:: GIVEN INFORMATION
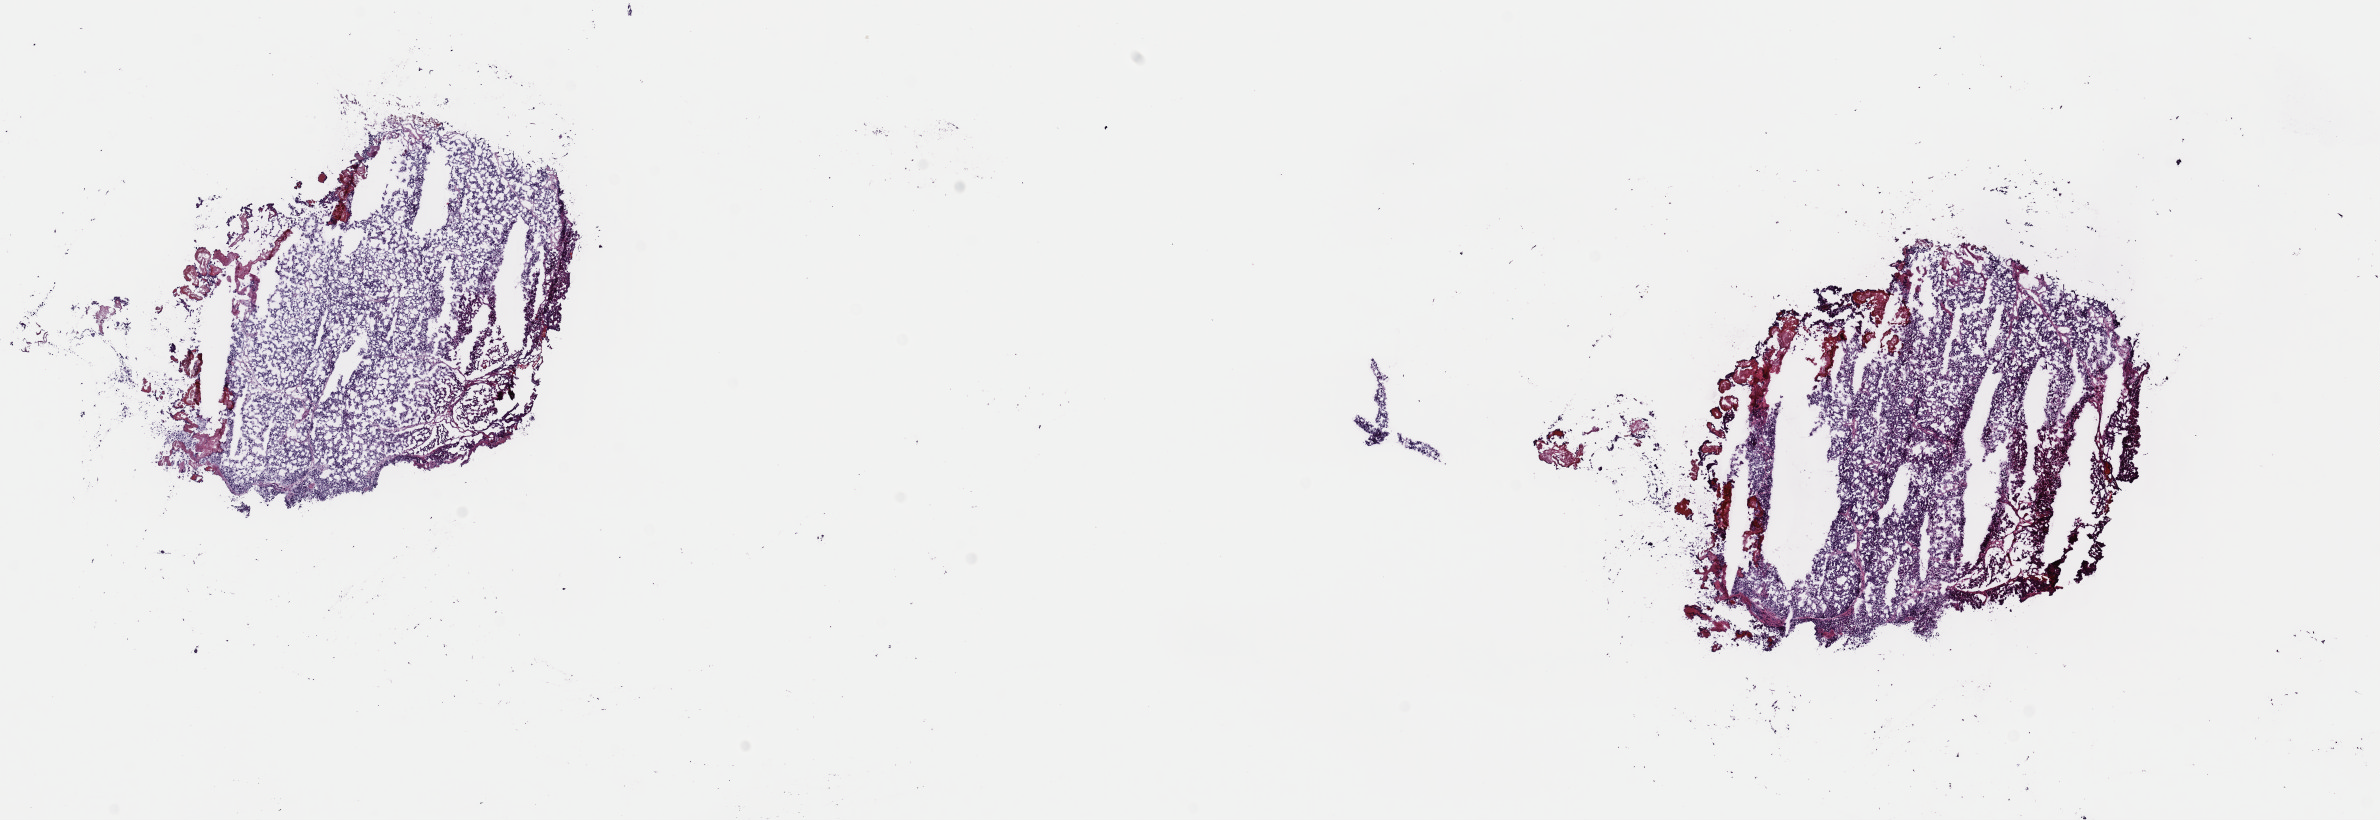
Whole-slide histology image, H&E — whole scanned area (about 18.8 x 6.5 mm, from a 40x scan) shown as a low-resolution overview, frozen section from the top of the tissue portion, sample: primary tumour, bladder. Male, age 72 years at initial diagnosis. Histologic grade: high grade. Composition of this section per pathologist review: tumour cells 90%, tumour nuclei 90%, normal cells 5%, stromal cells 5%, necrosis 0%. Infiltration values recorded for this section: lymphocyte infiltration 0%, monocyte infiltration 0%, neutrophil infiltration 0%.
Diagnosis: Transitional cell carcinoma. Lymph nodes positive (case pathology): 0 of 27 examined. AJCC pathologic stage: II (7th edition).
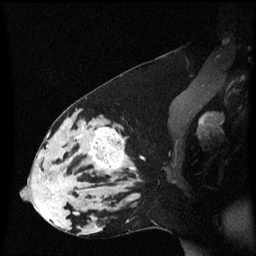
Breast MRI (dynamic contrast-enhanced), one sagittal slice; slice 32 of 60 in the series (ordered by position); dynamic contrast-enhanced series, image 2 of 3 at this slice position (ordered by acquisition); 1.5 T; TE 4.2 ms, TR 8.4 ms; 2 mm slice thickness; 256 × 256 image matrix. Female patient, age 33 years. Case-level facts recorded for this patient, not image findings: setting: breast cancer imaged before/during neoadjuvant chemotherapy; receptor status: triple-negative.
Structures marked on this image (semi-automatic segmentation, software-assisted and operator-edited):
- analysis volume of interest (the breast-tissue region the enhancement analysis was run in; not a lesion): box from (x=44, y=123) to (x=138, y=189) px
- tumour enhancement mask (voxels above the 70 % enhancement threshold inside the analysis volume of interest): (x=45, y=128)–(x=125, y=173)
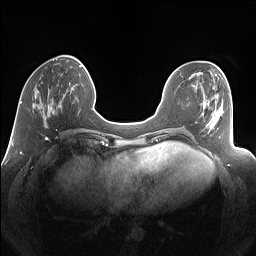
Breast MRI (dynamic contrast-enhanced), one axial slice. Position 41 of 160 along the scan axis. Dynamic contrast-enhanced series, time point 2 of 7 at this slice position (early post-contrast). 1.5 T. TE 1.4 ms, TR 5 ms. 1.25 mm slice thickness. 256 × 256 image matrix, field of view 340 × 340 mm. Female patient.
Annotated regions visible in this slice (semi-automatic segmentation, software-assisted and operator-edited):
- enhancing-tissue mask used for the functional tumour volume (all voxels passing the contrast-enhancement thresholds inside the analysis volume; usually the tumour): bounding box <32,82,62,125> (left, top, right, bottom; pixels)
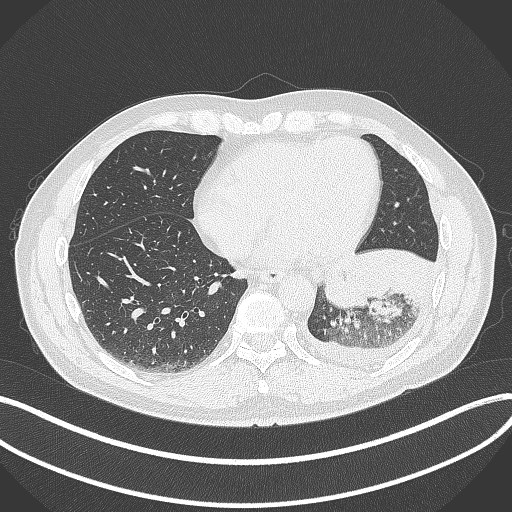
Chest CT, one axial slice; slice 116 of 342 in the series (ordered by position); reconstruction kernel B70f; 120 kVp; lung window (W 1500 / L -600 HU); 1 mm slice thickness; 512 × 512 image matrix, field of view 400 × 400 mm. Male patient, age 58 years. From the clinical record (not read from this slice): clinical TNM (as recorded): T3 N1 M1b.
Annotated regions visible in this slice (rectangle marked by the reading radiologist):
- lung tumour (recorded histology: small cell carcinoma): bounding box <319,248,376,314> (left, top, right, bottom; pixels)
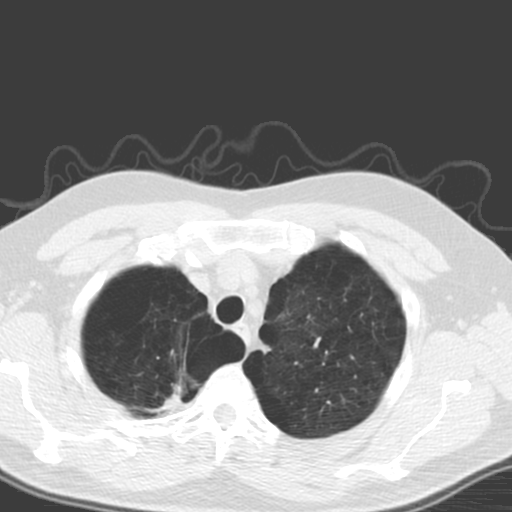
Low-dose screening chest CT, axial slice. First (baseline) screen. Lung window (W 1500 / L -600 HU). Slice 29 of 173 in the series. 512 × 512 image matrix. Male, age 56 years at enrolment.
Lesion marked by an expert reader, box from (x=137, y=354) to (x=208, y=424) px. Reader record for this screening exam (exam-level; its link to the box is not recorded): non-calcified nodule or mass ≥4 mm, right upper lobe, 20 × 12 mm, spiculated (stellate) margins, soft tissue attenuation. Official screen result: positive, change unspecified: nodule(s) >= 4 mm or enlarging nodule(s), mass(es), or other non-specific abnormalities suspicious for lung cancer. Participant outcome: lung cancer diagnosed 205 days after this screen — large cell carcinoma, NOS, right upper lobe, poorly differentiated (G3), stage IA (AJCC 6th edition), 18 mm at pathology.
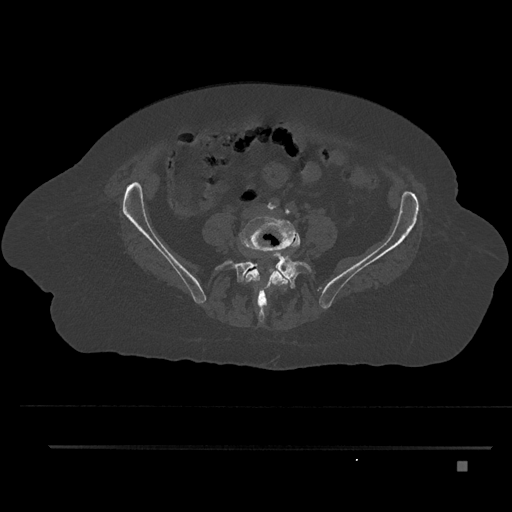
CT including the spine, one axial slice. Slice 56 of 797 in the series (ordered by position). 120 kVp. Bone window (W 1800 / L 400 HU). 0.5 mm slice thickness. 512 × 512 image matrix, field of view 437 × 437 mm. Patient: female, 76 years. Case-level facts recorded for this patient, not image findings: primary cancer: lung; vertebrae with lytic lesions (as recorded): T11, L3.
Structures marked on this image (semi-automatic segmentation, software-assisted and operator-edited):
- L4 vertebra: box from (x=240, y=215) to (x=300, y=313) px
- L5 vertebra: (x=215, y=252)–(x=312, y=322)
::::
THE TASK
Please write every line above out exactly as given, except for any pictures.

RESULT FOR THIS TASK
Whole-slide histology image, H&E — whole scanned area (about 18.8 x 6.5 mm, from a 40x scan) shown as a low-resolution overview, frozen section from the top of the tissue portion, sample: primary tumour, bladder. Male, age 72 years at initial diagnosis. Histologic grade: high grade. Composition of this section per pathologist review: tumour cells 90%, tumour nuclei 90%, normal cells 5%, stromal cells 5%, necrosis 0%. Infiltration values recorded for this section: lymphocyte infiltration 0%, monocyte infiltration 0%, neutrophil infiltration 0%.
Diagnosis: Transitional cell carcinoma. Lymph nodes positive (case pathology): 0 of 27 examined. AJCC pathologic stage: II (7th edition).
Breast MRI (dynamic contrast-enhanced), one sagittal slice; slice 32 of 60 in the series (ordered by position); dynamic contrast-enhanced series, image 2 of 3 at this slice position (ordered by acquisition); 1.5 T; TE 4.2 ms, TR 8.4 ms; 2 mm slice thickness; 256 × 256 image matrix. Female patient, age 33 years. Case-level facts recorded for this patient, not image findings: setting: breast cancer imaged before/during neoadjuvant chemotherapy; receptor status: triple-negative.
Structures marked on this image (semi-automatic segmentation, software-assisted and operator-edited):
- analysis volume of interest (the breast-tissue region the enhancement analysis was run in; not a lesion): box from (x=44, y=123) to (x=138, y=189) px
- tumour enhancement mask (voxels above the 70 % enhancement threshold inside the analysis volume of interest): (x=45, y=128)–(x=125, y=173)
Breast MRI (dynamic contrast-enhanced), one axial slice. Position 41 of 160 along the scan axis. Dynamic contrast-enhanced series, time point 2 of 7 at this slice position (early post-contrast). 1.5 T. TE 1.4 ms, TR 5 ms. 1.25 mm slice thickness. 256 × 256 image matrix, field of view 340 × 340 mm. Female patient.
Annotated regions visible in this slice (semi-automatic segmentation, software-assisted and operator-edited):
- enhancing-tissue mask used for the functional tumour volume (all voxels passing the contrast-enhancement thresholds inside the analysis volume; usually the tumour): bounding box <32,82,62,125> (left, top, right, bottom; pixels)
Chest CT, one axial slice; slice 116 of 342 in the series (ordered by position); reconstruction kernel B70f; 120 kVp; lung window (W 1500 / L -600 HU); 1 mm slice thickness; 512 × 512 image matrix, field of view 400 × 400 mm. Male patient, age 58 years. From the clinical record (not read from this slice): clinical TNM (as recorded): T3 N1 M1b.
Annotated regions visible in this slice (rectangle marked by the reading radiologist):
- lung tumour (recorded histology: small cell carcinoma): bounding box <319,248,376,314> (left, top, right, bottom; pixels)
Low-dose screening chest CT, axial slice. First (baseline) screen. Lung window (W 1500 / L -600 HU). Slice 29 of 173 in the series. 512 × 512 image matrix. Male, age 56 years at enrolment.
Lesion marked by an expert reader, box from (x=137, y=354) to (x=208, y=424) px. Reader record for this screening exam (exam-level; its link to the box is not recorded): non-calcified nodule or mass ≥4 mm, right upper lobe, 20 × 12 mm, spiculated (stellate) margins, soft tissue attenuation. Official screen result: positive, change unspecified: nodule(s) >= 4 mm or enlarging nodule(s), mass(es), or other non-specific abnormalities suspicious for lung cancer. Participant outcome: lung cancer diagnosed 205 days after this screen — large cell carcinoma, NOS, right upper lobe, poorly differentiated (G3), stage IA (AJCC 6th edition), 18 mm at pathology.
CT including the spine, one axial slice. Slice 56 of 797 in the series (ordered by position). 120 kVp. Bone window (W 1800 / L 400 HU). 0.5 mm slice thickness. 512 × 512 image matrix, field of view 437 × 437 mm. Patient: female, 76 years. Case-level facts recorded for this patient, not image findings: primary cancer: lung; vertebrae with lytic lesions (as recorded): T11, L3.
Structures marked on this image (semi-automatic segmentation, software-assisted and operator-edited):
- L4 vertebra: box from (x=240, y=215) to (x=300, y=313) px
- L5 vertebra: (x=215, y=252)–(x=312, y=322)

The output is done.